*** Opening of Extracted records ***
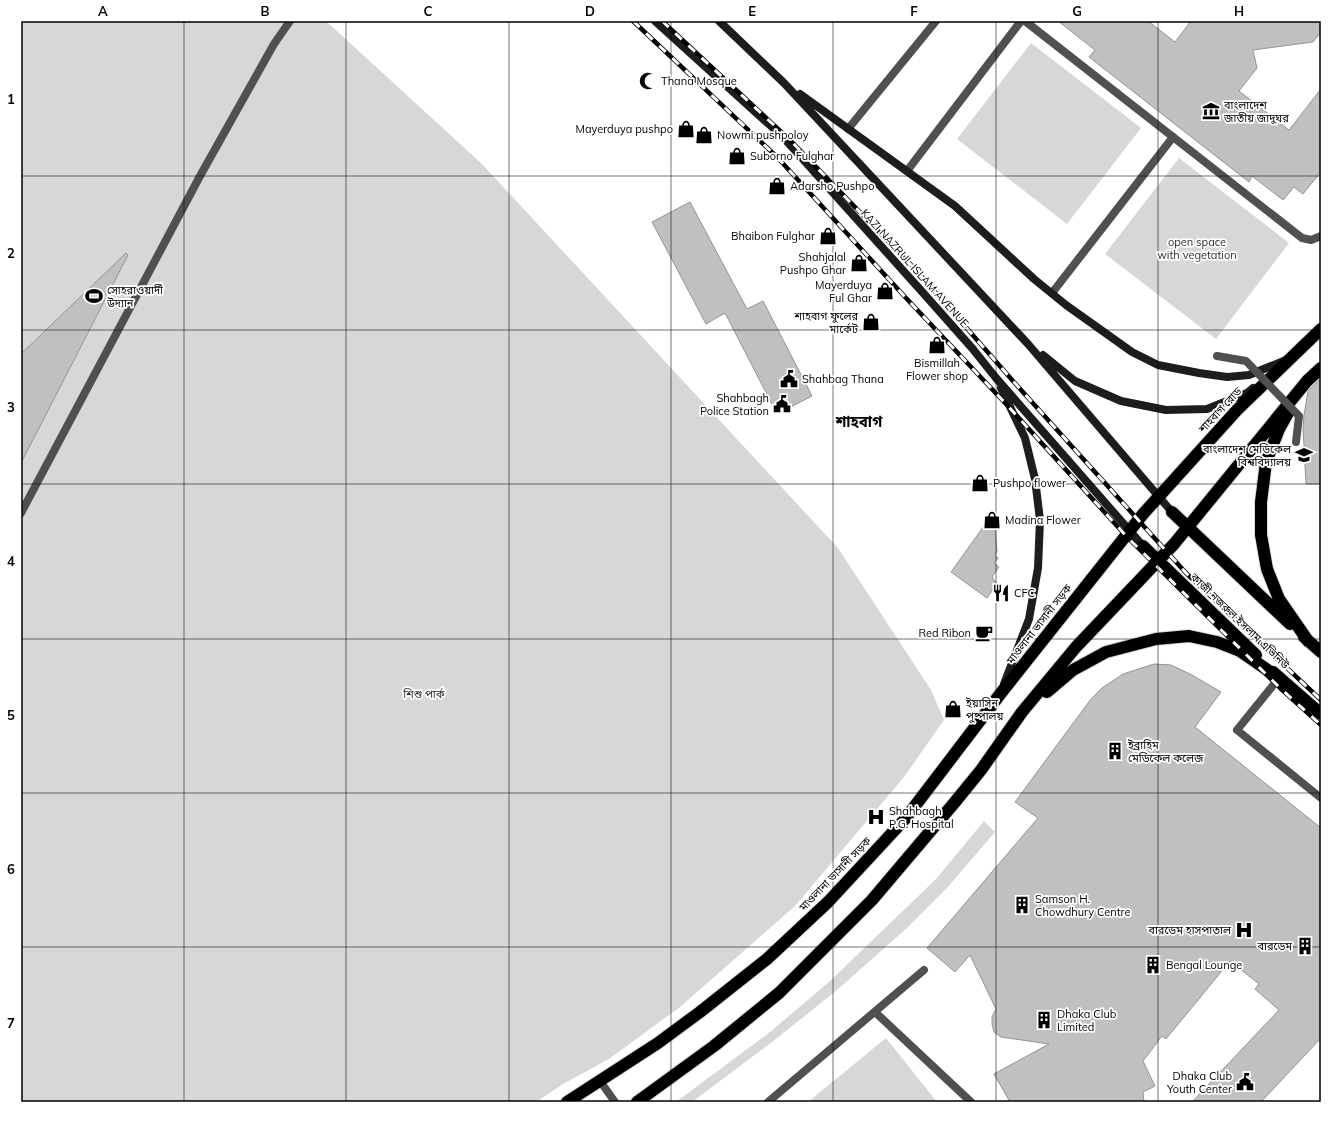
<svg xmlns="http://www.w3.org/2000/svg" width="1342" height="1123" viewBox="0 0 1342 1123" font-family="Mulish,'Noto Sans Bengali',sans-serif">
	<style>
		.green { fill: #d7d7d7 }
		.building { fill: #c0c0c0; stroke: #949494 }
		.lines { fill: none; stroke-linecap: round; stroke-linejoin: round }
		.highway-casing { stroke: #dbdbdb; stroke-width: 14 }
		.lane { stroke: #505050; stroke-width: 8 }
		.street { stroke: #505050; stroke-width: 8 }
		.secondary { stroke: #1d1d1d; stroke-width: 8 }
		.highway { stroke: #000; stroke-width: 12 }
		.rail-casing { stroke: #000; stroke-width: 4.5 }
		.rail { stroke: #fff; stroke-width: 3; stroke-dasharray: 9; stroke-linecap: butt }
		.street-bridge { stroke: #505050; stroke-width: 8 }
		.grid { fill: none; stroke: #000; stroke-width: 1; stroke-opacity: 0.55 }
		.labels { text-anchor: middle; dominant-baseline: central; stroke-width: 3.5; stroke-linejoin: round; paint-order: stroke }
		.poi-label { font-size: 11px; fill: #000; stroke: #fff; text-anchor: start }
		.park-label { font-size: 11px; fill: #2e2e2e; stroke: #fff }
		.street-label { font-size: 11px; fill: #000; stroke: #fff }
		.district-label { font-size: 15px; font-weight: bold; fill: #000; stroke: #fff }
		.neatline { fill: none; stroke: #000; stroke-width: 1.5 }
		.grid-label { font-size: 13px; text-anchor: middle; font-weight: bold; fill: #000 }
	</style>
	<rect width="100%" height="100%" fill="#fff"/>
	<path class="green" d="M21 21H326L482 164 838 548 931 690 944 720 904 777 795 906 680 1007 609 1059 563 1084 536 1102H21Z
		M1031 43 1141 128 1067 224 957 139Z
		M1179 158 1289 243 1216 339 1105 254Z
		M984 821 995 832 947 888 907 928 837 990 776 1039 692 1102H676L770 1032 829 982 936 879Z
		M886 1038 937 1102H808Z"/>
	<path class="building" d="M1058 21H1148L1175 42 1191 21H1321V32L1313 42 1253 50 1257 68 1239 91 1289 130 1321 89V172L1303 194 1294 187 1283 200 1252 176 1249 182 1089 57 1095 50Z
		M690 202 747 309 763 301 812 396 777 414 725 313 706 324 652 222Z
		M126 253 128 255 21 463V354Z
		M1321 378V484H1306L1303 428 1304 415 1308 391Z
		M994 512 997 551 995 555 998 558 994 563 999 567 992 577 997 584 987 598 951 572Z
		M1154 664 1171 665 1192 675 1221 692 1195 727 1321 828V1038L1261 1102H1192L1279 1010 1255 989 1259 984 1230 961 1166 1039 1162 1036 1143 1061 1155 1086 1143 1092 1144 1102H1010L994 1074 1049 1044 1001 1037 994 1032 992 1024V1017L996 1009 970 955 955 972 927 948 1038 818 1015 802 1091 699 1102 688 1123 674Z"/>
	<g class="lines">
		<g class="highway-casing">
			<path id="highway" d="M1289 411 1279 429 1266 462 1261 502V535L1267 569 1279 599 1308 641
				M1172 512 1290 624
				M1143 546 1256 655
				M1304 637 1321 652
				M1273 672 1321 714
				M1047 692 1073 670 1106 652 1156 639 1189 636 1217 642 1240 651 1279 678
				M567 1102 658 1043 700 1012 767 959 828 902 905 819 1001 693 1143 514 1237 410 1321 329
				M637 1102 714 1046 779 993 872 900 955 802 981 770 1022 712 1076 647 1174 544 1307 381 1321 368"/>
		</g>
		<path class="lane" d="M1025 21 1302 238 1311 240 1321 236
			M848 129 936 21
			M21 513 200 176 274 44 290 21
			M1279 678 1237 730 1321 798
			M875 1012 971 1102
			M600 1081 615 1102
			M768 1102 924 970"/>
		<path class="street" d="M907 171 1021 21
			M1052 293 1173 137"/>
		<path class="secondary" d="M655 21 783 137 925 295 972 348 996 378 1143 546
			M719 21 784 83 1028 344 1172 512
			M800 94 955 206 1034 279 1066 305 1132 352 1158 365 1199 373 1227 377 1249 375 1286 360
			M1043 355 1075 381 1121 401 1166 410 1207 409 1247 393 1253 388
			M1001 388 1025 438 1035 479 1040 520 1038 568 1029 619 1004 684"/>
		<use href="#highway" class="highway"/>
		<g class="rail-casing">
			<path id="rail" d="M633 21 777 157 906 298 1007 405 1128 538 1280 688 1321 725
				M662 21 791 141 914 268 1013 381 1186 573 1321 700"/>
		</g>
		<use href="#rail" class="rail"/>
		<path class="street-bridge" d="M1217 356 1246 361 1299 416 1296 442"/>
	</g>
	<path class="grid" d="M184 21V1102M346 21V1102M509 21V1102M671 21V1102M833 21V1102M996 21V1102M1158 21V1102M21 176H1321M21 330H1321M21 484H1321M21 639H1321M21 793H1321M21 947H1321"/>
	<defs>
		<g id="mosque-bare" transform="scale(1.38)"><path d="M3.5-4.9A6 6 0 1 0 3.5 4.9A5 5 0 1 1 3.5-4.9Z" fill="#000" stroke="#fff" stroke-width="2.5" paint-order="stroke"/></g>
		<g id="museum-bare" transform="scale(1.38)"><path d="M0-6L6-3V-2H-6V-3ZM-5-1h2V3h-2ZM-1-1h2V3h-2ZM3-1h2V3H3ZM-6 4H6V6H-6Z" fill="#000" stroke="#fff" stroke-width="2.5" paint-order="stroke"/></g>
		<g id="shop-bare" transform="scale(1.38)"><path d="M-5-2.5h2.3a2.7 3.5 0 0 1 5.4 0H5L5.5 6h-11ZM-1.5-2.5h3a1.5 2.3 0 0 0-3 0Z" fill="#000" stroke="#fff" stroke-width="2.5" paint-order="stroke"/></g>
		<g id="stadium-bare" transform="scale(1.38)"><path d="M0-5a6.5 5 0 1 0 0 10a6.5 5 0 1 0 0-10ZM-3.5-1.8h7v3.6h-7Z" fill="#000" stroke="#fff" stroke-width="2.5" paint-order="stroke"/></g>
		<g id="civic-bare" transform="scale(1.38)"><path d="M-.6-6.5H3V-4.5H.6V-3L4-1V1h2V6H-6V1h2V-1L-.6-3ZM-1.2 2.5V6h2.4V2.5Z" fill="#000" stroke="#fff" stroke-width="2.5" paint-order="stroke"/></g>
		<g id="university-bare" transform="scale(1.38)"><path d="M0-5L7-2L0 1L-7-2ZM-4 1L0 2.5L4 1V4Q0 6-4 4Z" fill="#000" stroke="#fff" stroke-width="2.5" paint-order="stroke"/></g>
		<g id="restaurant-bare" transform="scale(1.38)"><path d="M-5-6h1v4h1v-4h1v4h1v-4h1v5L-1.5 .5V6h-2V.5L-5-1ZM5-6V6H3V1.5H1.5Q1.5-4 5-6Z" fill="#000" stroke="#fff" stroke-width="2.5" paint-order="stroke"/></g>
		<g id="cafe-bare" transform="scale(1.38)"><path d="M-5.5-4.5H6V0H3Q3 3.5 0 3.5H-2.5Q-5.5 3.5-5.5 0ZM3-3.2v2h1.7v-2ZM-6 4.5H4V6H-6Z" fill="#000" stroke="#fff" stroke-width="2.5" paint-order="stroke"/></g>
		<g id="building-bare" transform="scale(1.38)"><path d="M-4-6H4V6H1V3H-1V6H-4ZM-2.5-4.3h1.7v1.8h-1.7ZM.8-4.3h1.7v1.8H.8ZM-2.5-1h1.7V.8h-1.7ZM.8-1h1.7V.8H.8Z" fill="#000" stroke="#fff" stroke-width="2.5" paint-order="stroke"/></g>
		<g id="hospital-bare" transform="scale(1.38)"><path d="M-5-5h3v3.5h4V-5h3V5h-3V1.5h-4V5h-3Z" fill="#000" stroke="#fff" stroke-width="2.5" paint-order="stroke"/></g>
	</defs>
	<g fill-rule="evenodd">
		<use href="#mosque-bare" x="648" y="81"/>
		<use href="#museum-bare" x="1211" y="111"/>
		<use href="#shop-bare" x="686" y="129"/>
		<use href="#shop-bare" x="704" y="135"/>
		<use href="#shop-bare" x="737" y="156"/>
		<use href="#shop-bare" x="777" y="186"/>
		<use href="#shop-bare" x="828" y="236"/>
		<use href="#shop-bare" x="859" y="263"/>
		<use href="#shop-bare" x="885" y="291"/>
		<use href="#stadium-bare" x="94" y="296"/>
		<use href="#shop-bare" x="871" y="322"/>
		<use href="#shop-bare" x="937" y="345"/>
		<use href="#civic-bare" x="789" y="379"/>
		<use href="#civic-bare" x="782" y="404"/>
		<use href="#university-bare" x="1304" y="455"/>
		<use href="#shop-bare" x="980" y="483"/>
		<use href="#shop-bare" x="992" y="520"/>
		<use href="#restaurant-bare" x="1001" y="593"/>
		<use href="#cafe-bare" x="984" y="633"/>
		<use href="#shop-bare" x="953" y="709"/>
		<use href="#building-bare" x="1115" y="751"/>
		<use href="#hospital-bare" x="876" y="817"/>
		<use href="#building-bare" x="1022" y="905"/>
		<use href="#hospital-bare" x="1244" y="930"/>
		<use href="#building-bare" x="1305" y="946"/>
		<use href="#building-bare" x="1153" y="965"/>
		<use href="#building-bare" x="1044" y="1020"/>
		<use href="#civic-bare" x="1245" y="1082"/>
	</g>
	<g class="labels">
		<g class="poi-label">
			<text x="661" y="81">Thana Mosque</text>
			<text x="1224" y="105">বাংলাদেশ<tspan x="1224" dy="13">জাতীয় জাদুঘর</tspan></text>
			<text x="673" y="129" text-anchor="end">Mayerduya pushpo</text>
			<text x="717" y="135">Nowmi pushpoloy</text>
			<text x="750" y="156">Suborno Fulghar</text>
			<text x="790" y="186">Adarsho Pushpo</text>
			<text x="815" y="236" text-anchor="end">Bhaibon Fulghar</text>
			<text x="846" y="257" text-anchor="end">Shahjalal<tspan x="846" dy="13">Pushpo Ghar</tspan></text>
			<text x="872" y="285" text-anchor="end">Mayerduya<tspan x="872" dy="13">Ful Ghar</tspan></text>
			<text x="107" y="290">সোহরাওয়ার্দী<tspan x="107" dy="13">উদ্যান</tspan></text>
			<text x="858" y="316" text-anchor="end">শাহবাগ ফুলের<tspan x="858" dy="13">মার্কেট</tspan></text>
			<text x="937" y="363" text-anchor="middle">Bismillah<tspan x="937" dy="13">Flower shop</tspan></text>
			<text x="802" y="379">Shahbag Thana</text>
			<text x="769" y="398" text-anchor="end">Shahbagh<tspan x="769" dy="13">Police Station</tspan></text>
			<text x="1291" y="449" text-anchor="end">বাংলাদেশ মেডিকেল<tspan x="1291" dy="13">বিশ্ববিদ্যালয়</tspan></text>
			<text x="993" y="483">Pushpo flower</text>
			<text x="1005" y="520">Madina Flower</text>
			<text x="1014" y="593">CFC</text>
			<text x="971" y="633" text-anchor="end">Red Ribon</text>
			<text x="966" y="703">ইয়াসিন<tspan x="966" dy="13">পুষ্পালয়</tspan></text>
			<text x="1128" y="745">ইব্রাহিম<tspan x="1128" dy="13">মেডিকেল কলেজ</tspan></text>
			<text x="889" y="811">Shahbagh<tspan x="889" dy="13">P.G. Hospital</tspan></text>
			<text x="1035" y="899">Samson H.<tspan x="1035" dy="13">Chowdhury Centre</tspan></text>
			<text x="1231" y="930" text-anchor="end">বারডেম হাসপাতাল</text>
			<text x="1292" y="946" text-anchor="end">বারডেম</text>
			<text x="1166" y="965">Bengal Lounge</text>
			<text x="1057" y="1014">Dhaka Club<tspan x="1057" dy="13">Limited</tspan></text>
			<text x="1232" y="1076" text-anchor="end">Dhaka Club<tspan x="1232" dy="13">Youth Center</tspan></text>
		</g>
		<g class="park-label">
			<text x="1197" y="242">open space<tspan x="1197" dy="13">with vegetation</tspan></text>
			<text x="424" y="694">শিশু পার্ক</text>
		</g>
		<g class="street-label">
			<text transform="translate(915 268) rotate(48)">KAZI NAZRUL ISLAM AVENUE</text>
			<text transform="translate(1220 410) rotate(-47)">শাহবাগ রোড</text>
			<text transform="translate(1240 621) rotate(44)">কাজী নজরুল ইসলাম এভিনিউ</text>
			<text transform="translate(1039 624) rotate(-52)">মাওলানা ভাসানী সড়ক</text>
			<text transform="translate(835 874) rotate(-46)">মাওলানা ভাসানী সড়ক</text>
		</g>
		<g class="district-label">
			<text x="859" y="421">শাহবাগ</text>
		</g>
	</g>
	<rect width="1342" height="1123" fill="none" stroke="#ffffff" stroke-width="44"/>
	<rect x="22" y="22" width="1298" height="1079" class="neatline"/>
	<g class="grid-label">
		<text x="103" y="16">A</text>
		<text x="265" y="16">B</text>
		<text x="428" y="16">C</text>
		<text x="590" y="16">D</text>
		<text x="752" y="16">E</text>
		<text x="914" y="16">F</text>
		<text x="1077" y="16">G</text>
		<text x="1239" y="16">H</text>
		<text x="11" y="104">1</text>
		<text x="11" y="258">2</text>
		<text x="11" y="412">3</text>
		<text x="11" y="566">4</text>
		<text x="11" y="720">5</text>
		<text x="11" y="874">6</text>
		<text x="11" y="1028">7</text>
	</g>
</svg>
*** Close of Extracted records ***
** Work to be completed **
Search the data above and return each line in which "Mayerduya" occurs.

** Task result **
			<text x="673" y="129" text-anchor="end">Mayerduya pushpo</text>
			<text x="872" y="285" text-anchor="end">Mayerduya<tspan x="872" dy="13">Ful Ghar</tspan></text>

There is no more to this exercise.